[Date Prev][Date Next] [Chronological] [Thread] [Top]

Re: double close socket in libldap



Test Seven wrote:
   We sometimes experience an invalid close socket call inside ldap
client library. (Why do we care? It signals a bug that may disrupt an
innocent thread if the innocent thread happens to open a socket with the
same descriptor number as the buggy thread is trying to close.) We
tracked down that the same socket is closed twice in rapid succession.

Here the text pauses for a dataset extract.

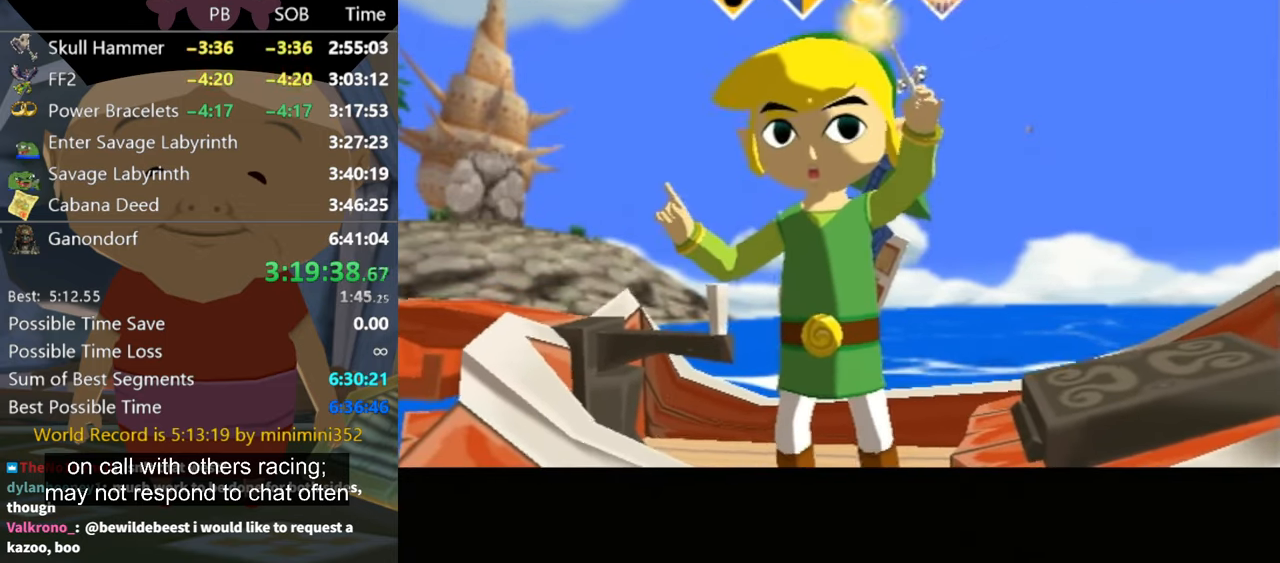
{"buttons": [], "left_stick": "center", "right_stick": "center", "events": [[267, "left_stick", "center"], [300, "right_stick", "center"]]}
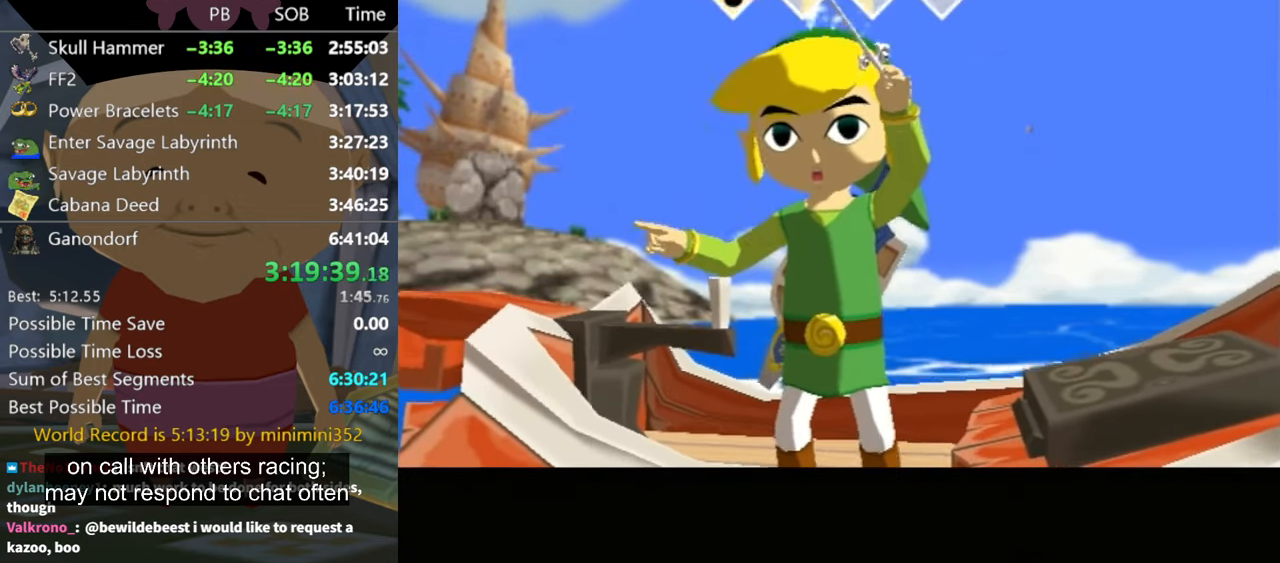
{"buttons": [], "left_stick": "center", "right_stick": "center", "events": []}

Do you know how could it happen that sb_iod and sb_iod->next share the
same sbiod_sb?

What version of OpenLDAP are you using? Your trace here shows an sbiod_io that doesn't exist in OpenLDAP, so it seems like you've installed a custom handler. There is no mbufFlush in OpenLDAP, and sb_fd_setup is only used with sb_fd_*, not sb_stream_*. How did you configure the sockbuf originally?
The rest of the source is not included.